While searching through a library, I found a book on purgatory. I read through it to find out where people got this teaching. The first evidence the book presented was the fact that purgatory was traditionally taught. The second evidence was a quote from what is called the lost books. In 2 Maccabees 12:46 it says we should "pray for the dead." The third reason cited was the fact that the Council of Trent said purgatory exists. The fourth explanation was a vision claimed by St. Frances of Rome. Through divine revelation, she claimed to have gotten a peek at this place, informing us that purgatory has an upper and lower level.

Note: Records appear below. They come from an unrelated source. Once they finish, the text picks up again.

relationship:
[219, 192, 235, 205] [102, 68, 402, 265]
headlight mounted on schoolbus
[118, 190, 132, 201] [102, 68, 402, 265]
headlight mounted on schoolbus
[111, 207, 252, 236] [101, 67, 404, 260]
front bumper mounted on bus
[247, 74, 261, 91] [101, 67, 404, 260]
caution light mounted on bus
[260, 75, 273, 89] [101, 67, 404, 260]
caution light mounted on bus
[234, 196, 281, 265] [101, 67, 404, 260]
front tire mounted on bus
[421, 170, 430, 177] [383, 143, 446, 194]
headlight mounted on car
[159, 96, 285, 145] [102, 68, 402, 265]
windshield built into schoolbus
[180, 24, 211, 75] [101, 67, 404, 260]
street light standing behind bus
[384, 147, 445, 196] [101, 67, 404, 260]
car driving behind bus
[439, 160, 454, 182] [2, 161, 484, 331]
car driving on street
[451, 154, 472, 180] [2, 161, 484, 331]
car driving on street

None of these explanations for the existence of a purgatory had anything to do with the Holy Bible. Before the "church fathers" dreamed up the concept of purgatory, they should have read (Revelation 22:18). For I testify unto every man that hearth the words of the prophecy of this book, if any man shall add unto these things God will add to him the plagues written in this book.
In recent years, I've noticed that several traditions of men have been creeping into the Church. Some of these are: environmentalism, liberation theology, politics, psychology, and self-esteem. These are all add-ons that only work to choke true Christian doctrine.
Paul warns believes to be wary of strange new doctrines: "As we said before, so say I now again, if any man preach any other gospel unto you than that ye have received, let him be accursed (Galatians 1:9).